Pays basque : Procès en appel pour un double parricide tournant autour d’un héritage

FEUILLETON Après un premier procès renvoyé trois fois, l’état psychologique des accusés fait peser un doute sur le bon déroulé de ce nouveau jugement

X.R. avec AFP
— 
Kévin Rouxel avait été reconnu coupable en première instance du meurtre de ses parents.
Kévin Rouxel avait été reconnu coupable en première instance du meurtre de ses parents. — Pixabay

L’affaire est digne d’un épisode de Faites entrer l’accusé. Le 20 février 2016, les  gendarmes découvrent Yann Rouxel en état de choc dans la maison familiale de La Bastide-Clairence, au  Pays Basque, tandis que les corps sans vie des parents gisaient dans la salle à manger et la cuisine. Ce jour-là, la famille Rouxel – Yann, son frère cadet Kévin et sa femme alors âgés de 24 ans, leur enfant de deux ans, et les parents – est réunie pour un repas d’anniversaire.

Avec la complicité de son épouse Sofiya, une Kazakhe rencontrée sur Internet, Kévin est accusé d’avoir assassiné au revolver ses parents et tenté de tuer son frère aîné, atteint du syndrome d’Asperger. Kévin Rouxel, qui a reconnu les faits, avait expliqué vouloir récupérer un « pactole » estimé à 1,5 million d’euros, « voire 2 millions si on se débrouillait bien ». Une somme que ses parents comptaient léguer à son frère aîné. Il avait acheté du matériel – alcool à brûler, acide chlorhydrique – pour faire brûler la maison en emportant les biens de valeur. Une « check-list » écrite de sa main avait été trouvée.
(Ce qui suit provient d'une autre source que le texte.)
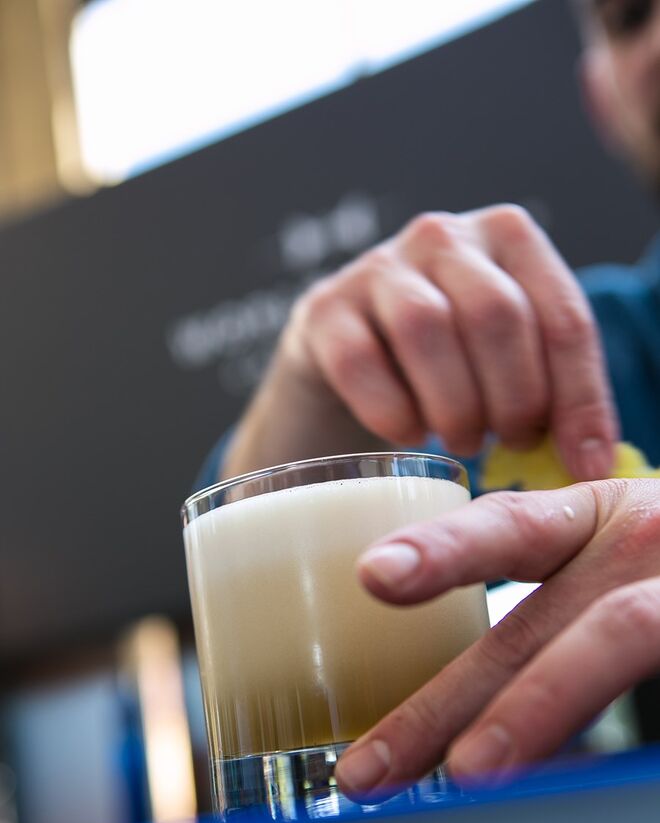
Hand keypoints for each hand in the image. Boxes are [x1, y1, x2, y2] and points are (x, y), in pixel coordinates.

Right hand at [224, 206, 617, 479]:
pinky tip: (410, 434)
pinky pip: (360, 362)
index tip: (582, 462)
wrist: (352, 354)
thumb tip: (592, 462)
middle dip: (513, 398)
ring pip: (427, 328)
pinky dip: (392, 411)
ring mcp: (377, 266)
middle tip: (511, 443)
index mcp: (509, 236)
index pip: (562, 314)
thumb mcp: (510, 360)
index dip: (579, 397)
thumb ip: (553, 393)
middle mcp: (443, 236)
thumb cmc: (448, 360)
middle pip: (496, 314)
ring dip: (454, 405)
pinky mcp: (324, 310)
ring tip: (464, 441)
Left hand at [335, 479, 659, 797]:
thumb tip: (453, 693)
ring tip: (468, 771)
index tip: (373, 577)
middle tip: (365, 768)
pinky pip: (655, 699)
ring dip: (533, 711)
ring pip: (608, 644)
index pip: (510, 528)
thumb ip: (548, 600)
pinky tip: (554, 779)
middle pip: (533, 625)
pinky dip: (614, 738)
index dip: (444, 550)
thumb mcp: (615, 548)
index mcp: (599, 519)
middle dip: (442, 701)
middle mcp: (640, 547)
Un premier procès renvoyé trois fois

S’il avait d’abord assuré avoir agi seul, Kévin Rouxel avait fini par accuser de complicité Sofiya, qui a depuis demandé le divorce. Le couple s’était fissuré en pleine audience devant la cour d’assises en 2018. Depuis lors, pour Kévin Rouxel, l’objectif était clair : entraîner dans sa chute sa compagne d’alors. Il l’a redit lors du dernier procès : « Sofiya et moi, on a tué ». Cette dernière, a contrario, a toujours nié son implication, dans la préparation comme dans la réalisation. Sa défense, assurée par Mes Edouard Martial et Grégoire Mouly, « ne peut pas se résoudre à ce que la condamnation de Sofiya Bodnarchuk repose sur une crédibilité supposée de Kévin Rouxel ». Le parquet, lui, voit dans cette affaire « un crime crapuleux ».
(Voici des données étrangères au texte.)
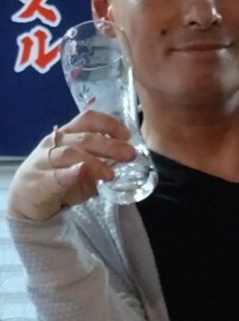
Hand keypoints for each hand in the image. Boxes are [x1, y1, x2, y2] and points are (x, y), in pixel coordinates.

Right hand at [7, 110, 135, 221]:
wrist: (27, 200)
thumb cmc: (60, 178)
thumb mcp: (83, 167)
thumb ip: (101, 162)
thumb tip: (122, 161)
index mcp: (68, 134)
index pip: (88, 120)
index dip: (110, 124)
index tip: (128, 135)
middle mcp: (56, 142)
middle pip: (85, 138)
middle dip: (110, 145)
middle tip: (130, 155)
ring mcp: (45, 161)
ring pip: (71, 153)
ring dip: (95, 162)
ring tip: (111, 174)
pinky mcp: (39, 181)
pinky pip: (56, 175)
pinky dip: (71, 173)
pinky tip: (82, 172)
Après un premier procès, en décembre 2018, émaillé d’incidents (un malaise de Sofiya Bodnarchuk en plein interrogatoire et une tentative de suicide de Kévin Rouxel), le second, en mai 2019, avait aussi dû être renvoyé, en l’absence du principal accusé Kévin Rouxel, alors hospitalisé. Le troisième, en mars 2020, avait été interrompu par l’irruption de la crise sanitaire. Il avait fallu attendre la quatrième tentative, en novembre 2020, pour parvenir à un verdict.

L’état psychologique des accusés est incertain

Kévin Rouxel et Sofiya Bodnarchuk avaient alors été condamnés à 30 et 20 ans de réclusion pour assassinat et complicité d’assassinat par la cour d’assises des Pyrénées-Atlantiques. Ils comparaissent à partir de mardi devant la cour d’assises d’appel de Mont-de-Marsan. La tenue de ce procès de deux semaines reste incertaine : l’état psychologique de Kévin Rouxel, objet d’une nouvelle expertise, pourrait provoquer un report des débats s’il n’était pas en état de comparaître.

« Je le suis depuis six ans et j’ai écrit au président de la Cour d’assises car son état psychique me paraît extrêmement préoccupant », a expliqué son avocat, Me Zapirain. Sofiya Bodnarchuk avait également été brièvement hospitalisée en psychiatrie, à Pau, après sa première condamnation. Kévin Rouxel, lui, s’est fait remarquer en octobre dernier avec une nouvelle tentative d’évasion. La première remontait à 2016, alors qu’il était en détention provisoire, prenant en otage une infirmière de la maison d’arrêt de Bayonne.